Lloyd’s of London is unmoved by the recent release of hacked documents relating to the 9/11 terrorist attacks of 2001.
The insurer denies that its systems and corporate networks were compromised by any cyber incidents of late, especially from a hacker group calling itself ‘The Dark Overlord’.
Speaking to The Register on Thursday, a Lloyd’s of London spokesperson said: “Lloyd’s has no evidence to suggest that the Corporation’s networks and systems have been compromised and remains vigilant with a number of protections in place to ensure the security and safety of data and information held by the Corporation.”
On New Year’s Eve, The Dark Overload hacker group posted online messages about possessing 18,000 secret documents of the 9/11 World Trade Center towers destruction and litigation/settlement cases. The group threatened to release the document files if no payment was made to their bitcoin account.
The hacker group says, it’s financially motivated and would release the files in layers and payment milestones. On Friday, the group made Layer 1, which includes several checkpoints, available after receiving a total of 3.27 BTC ($12,550) on their bitcoin address.
However, the files appear to be merely documents of emails communication between several law firms, such as Husch Blackwell (formerly Blackwell Sanders), and insurers like Hiscox that convey the litigations co-operation agreements and main parties background information.
Nonetheless, Hiscox immediately distanced itself from the rumours. In a statement, it said “The online posts relate to an incident we reported in April 2018 (view here), when we were made aware that a US law firm that advised Hiscox, some of our commercial policyholders and other insurers, had experienced a data breach in which information was stolen.”
The insurer added “The law firm’s systems are not connected to Hiscox’s IT infrastructure and Hiscox’s own systems were unaffected by this incident.”

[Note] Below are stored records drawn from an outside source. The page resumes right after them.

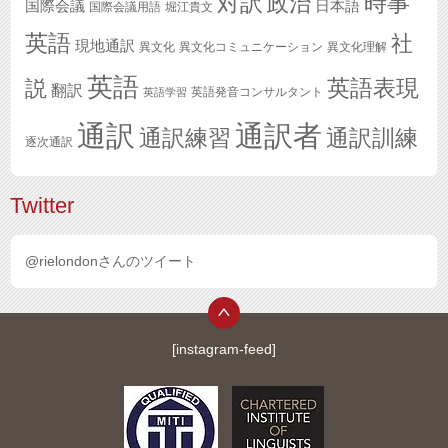
対訳
政治
時事
国際会議
日本語
国際会議用語
堀江貴文
英語
社
現地通訳
異文化
異文化コミュニケーション
異文化理解
英語
英語表現
説
翻訳
英語発音コンサルタント
英語学習
通訳
通訳者
通訳練習
通訳訓練
逐次通訳
Twitter
@rielondonさんのツイート
[instagram-feed]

On Wednesday, twitter suspended the hacker’s group account for breaching its policy by publishing hacked materials. The group then moved on Reddit but the account was also banned. In response, The Dark Overlord is now publishing its announcements on the blockchain powered social network Steemit.
Meanwhile, Lloyd’s said that they will continue to monitor the situation closely, including working with managing agents targeted by the hacker group.